I'm pretty sure all of you are aware of Advanced Interactive Executive, or AIX, IBM's high-end, professional UNIX operating system. It has been in development since 1986, and is currently at version 7.2, released in 2015. It's one of those operating systems you hear relatively little about here on OSNews, if only because it sits in a part of the market where few of us ever encounter it.

Which is why I was pleasantly surprised to learn that AIX hasn't been confined to (relatively) exotic non-x86 hardware such as IBM Power and PowerPC-based systems. During my research into the IBM PS/2, I discovered that IBM released versions of AIX for PS/2 systems. The first release was AIX 1.1 1989, followed by 1.2 in 1990, and the last release, 1.3, in 1992.

From the AIX 1.3 PS/2 announcement letter:

Performance tuning in AIX PS/2 Operating System Version 1.3 offers increased throughput for Input/Output (I/O) in both raw and block mode, in addition to kernel performance enhancements and smaller size requirements available through the availability of serviceable shared libraries usage in applications written to utilize them. Enhancements have also been made to the pager and swapper areas of memory management that have resulted in performance increases.

Improvements in the windowing and Graphical User Interface (GUI) areas are highlighted with the introduction of the X Windowing System V11 R5 from MIT available in AIX PS/2 X-Windows Version 1.3 and AIXwindows Environment for PS/2 Version 1.3 and OSF's Motif 1.1.3 available in AIXwindows Environment for PS/2 Version 1.3 along with AIXwindows Desktop.

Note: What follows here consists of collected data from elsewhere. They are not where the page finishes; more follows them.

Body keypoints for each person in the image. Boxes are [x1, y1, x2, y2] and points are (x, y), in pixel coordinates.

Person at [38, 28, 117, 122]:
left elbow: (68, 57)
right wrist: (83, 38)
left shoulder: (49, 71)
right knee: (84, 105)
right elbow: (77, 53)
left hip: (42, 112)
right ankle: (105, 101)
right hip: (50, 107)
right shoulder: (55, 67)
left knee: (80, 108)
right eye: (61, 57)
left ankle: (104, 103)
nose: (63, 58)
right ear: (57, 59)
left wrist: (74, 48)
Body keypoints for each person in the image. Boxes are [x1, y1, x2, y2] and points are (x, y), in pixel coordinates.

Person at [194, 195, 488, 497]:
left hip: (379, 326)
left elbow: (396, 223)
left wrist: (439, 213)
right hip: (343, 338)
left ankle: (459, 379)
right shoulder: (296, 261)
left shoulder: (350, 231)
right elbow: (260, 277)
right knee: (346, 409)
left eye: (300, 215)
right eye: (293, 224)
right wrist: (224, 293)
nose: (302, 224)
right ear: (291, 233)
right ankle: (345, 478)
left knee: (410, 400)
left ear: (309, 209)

Support for the IBM Xstation 120 and Xstation 130 is provided in the AIX PS/2 Xstation Manager Version 1.3 Support for XGA-2 provides non-interlaced, high resolution graphics on those displays that support it.

The internet is a great thing, and IBM AIX 1.3 for PS/2 can be found on abandonware sites, and there are some repositories with more information. The full AIX 1.3 PS/2, with all the additional packages you had to buy separately, comes in at a whopping 94 1.44 MB floppies. The installation procedure is complex, and I haven't yet been able to get it installed in VirtualBox. I want to give this some visibility, because maybe someone with more experience with AIX can get AIX PS/2 to run inside VirtualBox or some other virtualisation tool.